Open Source Kitchen Helps You Watch What You Eat

Every appliance business wants to be the one that invents the patented, license-able, and profitable standard that all the other companies have to use. Open Source Kitchen wants to beat them to it. 

Every beginning standard needs a test case, and OSK’s is a simple one. A bowl that tracks what you eat. While a simple concept, the way in which the data is shared, tracked, logged, and communicated is the real goal.

The current demo uses a Nvidia Jetson Nano as its processing center. This $100 US board packs a bit of a punch in its weight class. It processes the video from a camera held above the bowl of fruit, suspended by a scale in a squirrel shaped hangar, determining the calories in and calories out.

It’s an interesting idea. One wonders how the IoT boom might have played out if there had been a widespread standard ready to go before people started walling their gardens.

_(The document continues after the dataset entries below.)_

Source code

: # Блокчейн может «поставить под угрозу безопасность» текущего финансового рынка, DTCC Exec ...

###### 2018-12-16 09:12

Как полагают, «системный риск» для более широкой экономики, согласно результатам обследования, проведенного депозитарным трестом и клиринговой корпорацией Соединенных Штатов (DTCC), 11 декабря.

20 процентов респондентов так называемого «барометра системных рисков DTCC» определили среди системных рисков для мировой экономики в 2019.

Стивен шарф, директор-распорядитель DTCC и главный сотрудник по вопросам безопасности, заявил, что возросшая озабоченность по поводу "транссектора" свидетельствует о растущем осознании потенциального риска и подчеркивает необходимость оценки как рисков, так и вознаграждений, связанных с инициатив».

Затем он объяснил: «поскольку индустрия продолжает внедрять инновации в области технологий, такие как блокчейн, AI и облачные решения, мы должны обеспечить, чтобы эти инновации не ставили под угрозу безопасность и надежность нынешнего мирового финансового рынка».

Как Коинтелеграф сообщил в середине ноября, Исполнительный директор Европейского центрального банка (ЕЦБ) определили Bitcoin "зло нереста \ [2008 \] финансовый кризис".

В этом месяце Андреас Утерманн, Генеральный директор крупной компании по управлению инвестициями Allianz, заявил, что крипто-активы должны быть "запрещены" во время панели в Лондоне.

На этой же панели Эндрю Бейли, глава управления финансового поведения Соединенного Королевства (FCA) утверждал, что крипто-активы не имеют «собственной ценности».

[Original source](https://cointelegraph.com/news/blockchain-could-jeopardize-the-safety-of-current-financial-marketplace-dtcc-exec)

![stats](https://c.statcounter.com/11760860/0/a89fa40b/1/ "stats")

6 thoughts on “Open Source Kitchen Helps You Watch What You Eat

  1. For an Open Source Kitchen, I would expect the first thing to develop would be a refrigerator.
    A number of mfgrs already have “connected” fridges, putting a “standard” there would show that you are serious.
    But, a squirrel shaped fruit bowl?

    1. Go ahead and make something you think is worthy of this site then. Be the change you want to see because apparently there aren’t enough “hacks” for this site to post about, so they are reaching out to promote a community project.

  2. It’s an interesting project, but also the definition of overkill. I’ll leave the inevitable naysaying to others and simply say: I like the combination of a loadcell and a camera for food tracking.

  3. A Jetson Nano and locked in place scale/fruit bowl seems to be the wrong idea to begin with in my opinion. I would have expected an app for your phone, and maybe a connected kitchen scale, if you really need some measurements.
    Basically everyone who would be interested in tracking all theyr food intake will have a phone with a camera anyway. The few people who don’t have such device will not be ready to track theyr food in a digital way anyway…
    Just snap a picture on your phone of the meal before you start eating, machine learning algorythms automatically identify what food that might be and what’s the approximate size of the portion. Store that on a cloud service and have a happy time tracking your food…
    I would never want to leave a complete trace of what i eattho. Maybe if there is a medical need for it one day, but right now, i don’t think this data would provide me any benefit.